How often have men, confronted by partners for a failure to meet the simplest of interpersonal expectations, thrown their hands up and been like, “You’re right, I suck, I’m garbage, bye.” It’s easier to act like a victim of their personality and vanish than to correct course or, god forbid, accept some help. Inward criticism is a kind of armor; it preempts outside analysis with a haughty question: “You think I don’t realize that?”

So it is for the Weeknd. By now, we know that the Weeknd is caught up in casual sex, in consumption, in the thrill that comes from an altered state of mind. No matter how beautifully he can compose a song on the subject, he will eventually hit the point of diminishing returns. My Dear Melancholy feels exactly like him arriving at this point. Up to a point, the persona Tesfaye inhabits as the Weeknd can feel not like someone who treats women as casual conquests, but rather as unwitting participants in an addictive and ultimately destructive lifestyle. But after so many albums, the character central to the Weeknd’s music becomes solely culpable for his (self-)destructive habits.

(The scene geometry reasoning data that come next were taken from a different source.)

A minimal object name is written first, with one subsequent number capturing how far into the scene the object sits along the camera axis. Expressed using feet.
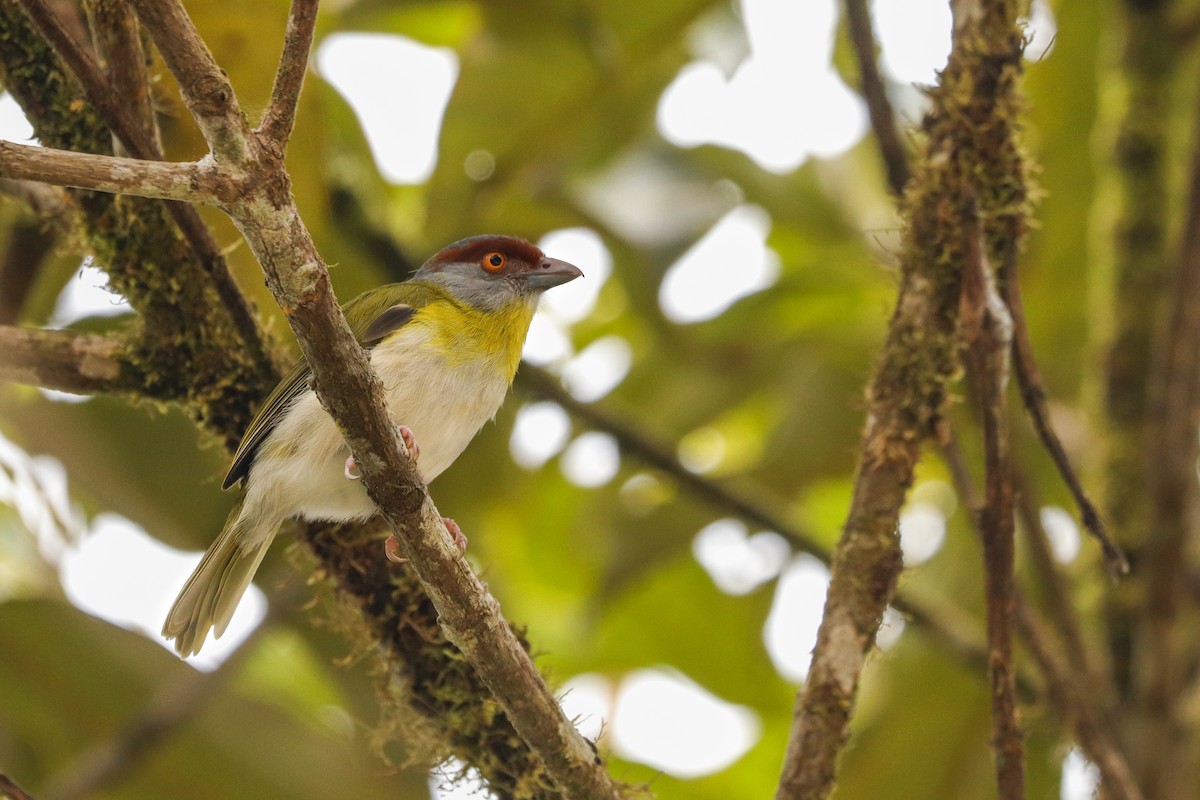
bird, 19.99
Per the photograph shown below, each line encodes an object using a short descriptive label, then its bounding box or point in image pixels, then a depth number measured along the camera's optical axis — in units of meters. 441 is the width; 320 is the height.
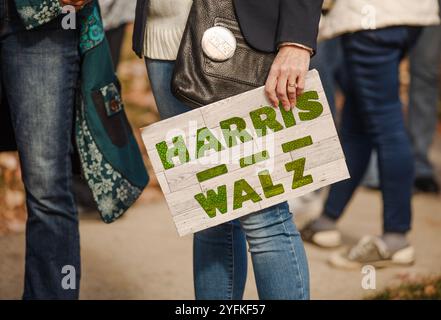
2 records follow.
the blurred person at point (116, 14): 7.42
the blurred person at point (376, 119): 7.16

At some point, beauty gives way to madness.

Should any other music quickly follow My Dear Melancholy it will have a lot of heavy lifting to do. If this truly is a part of a whole, it’s hard to imagine what about-face any new music could pull to make this EP seem like anything other than a retread of Trilogy. Those mixtapes still hold up, but Tesfaye kids himself if he thinks that they can be so simply revisited after all that he’s achieved on the Billboard charts. “Can’t Feel My Face” made the Weeknd a pop star, and from that, there’s no coming back.

C.S. Lewis once wrote, “Progress means getting nearer to the place you want to be. And if you have taken a wrong turning, then to go forward does not get you any nearer. If you are on the wrong road, progress means doing an about-turn and walking back to the right road.” Going pop wasn’t a wrong turn for Tesfaye, but those yearning for the days of Trilogy are right to suggest that Starboy and its ilk aren’t worth repeating. Thinking that the old magic can be captured, however, is equally a foolish supposition. We already know that melancholy is dear to the Weeknd; his sound would be nothing without it. For now, My Dear Melancholy exposes two problematic paths for the Weeknd’s music, and it is anyone’s guess where he will go next.